Issuing the same EXPLAIN against the 'bad' dcris database returns:

id select_type table partitions type possible_keys key key_len ref rows filtered Extra
1 SIMPLE member ALL 82 100.00 Using temporary; Using filesort
1 SIMPLE pub ALL 229 100.00 Using where; Using join buffer (hash join)

telling us that the query examines 18,788 records (rows = 82 × 229).

EXPLAIN With LEFT OUTER Key Join
      
/* dcris */
EXPLAIN
SELECT memberSurname, memberForename, COUNT(pubId) AS pubCount
FROM member LEFT OUTER JOIN pub ON (memberId = pubMemberId)
GROUP BY memberSurname, memberForename
ORDER BY memberSurname, memberForename

    

which returns:

id select_type table partitions type possible_keys key key_len ref rows filtered Extra
1 SIMPLE member index inFullName inFullName 205 82 100.00 Using temporary; Using filesort
1 SIMPLE pub ref inPubMember inPubMember 2 member.memberId 2 100.00 Using index

telling us that the use of INNER versus OUTER makes no difference in these particular queries.
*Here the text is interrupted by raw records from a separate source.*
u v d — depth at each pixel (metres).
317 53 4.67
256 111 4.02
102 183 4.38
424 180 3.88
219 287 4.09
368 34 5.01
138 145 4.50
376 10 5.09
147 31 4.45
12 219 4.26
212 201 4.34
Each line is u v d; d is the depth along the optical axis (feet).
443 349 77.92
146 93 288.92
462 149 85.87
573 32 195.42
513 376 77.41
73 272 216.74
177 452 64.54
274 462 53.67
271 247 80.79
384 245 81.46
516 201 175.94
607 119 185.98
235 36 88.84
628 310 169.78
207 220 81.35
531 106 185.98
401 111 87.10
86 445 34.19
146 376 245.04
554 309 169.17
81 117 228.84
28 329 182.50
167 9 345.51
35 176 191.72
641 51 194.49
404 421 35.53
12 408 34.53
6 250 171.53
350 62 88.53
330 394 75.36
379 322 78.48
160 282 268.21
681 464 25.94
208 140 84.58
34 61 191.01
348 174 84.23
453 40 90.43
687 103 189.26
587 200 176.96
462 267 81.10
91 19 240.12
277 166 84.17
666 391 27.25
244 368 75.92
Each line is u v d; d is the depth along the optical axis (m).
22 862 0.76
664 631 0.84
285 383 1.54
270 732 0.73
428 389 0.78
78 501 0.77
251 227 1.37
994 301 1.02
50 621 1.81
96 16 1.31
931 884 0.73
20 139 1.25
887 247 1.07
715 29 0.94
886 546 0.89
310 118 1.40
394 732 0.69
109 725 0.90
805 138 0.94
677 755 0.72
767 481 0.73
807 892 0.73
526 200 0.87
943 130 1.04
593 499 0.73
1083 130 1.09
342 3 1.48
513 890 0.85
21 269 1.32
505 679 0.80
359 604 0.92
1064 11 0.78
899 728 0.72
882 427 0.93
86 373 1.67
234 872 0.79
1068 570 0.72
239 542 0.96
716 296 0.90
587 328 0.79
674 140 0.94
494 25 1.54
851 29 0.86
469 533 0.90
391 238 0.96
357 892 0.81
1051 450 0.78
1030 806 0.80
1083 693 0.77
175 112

Issuing the same statements against the 'bad' dcris database also makes no difference in the EXPLAIN results.

Subqueries

EXPLAIN With Subquery
      
/* dcris */
EXPLAIN
SELECT memberSurname, memberForename, (SELECT COUNT(*) FROM pub
WHERE memberId = pubMemberId) AS pubCount
FROM member
ORDER BY memberSurname, memberForename

    

returns:

id select_type table partitions type possible_keys key key_len ref rows filtered Extra
1 PRIMARY member index inFullName 205 82 100.00 Using index
2 DEPENDENT SUBQUERY pub ref inPubMember inPubMember 2 memberId 2 100.00 Using index

tells us that the query is using a subquery (select_type: DEPENDENT SUBQUERY), but the query is still making use of the foreign key relationship between member and pub.

EXPLAIN With Subquery and No Key
id select_type table partitions type possible_keys key key_len ref rows filtered Extra
1 PRIMARY m ALL 82 100.00 Using filesort
2 DEPENDENT SUBQUERY p ALL 229 10.00 Using where

tells us that the subquery is recognized, but no efficiencies are derived from that.

The overall lesson is obvious: a well designed database with appropriate primary, unique, and foreign keys is significantly more efficient that a database without.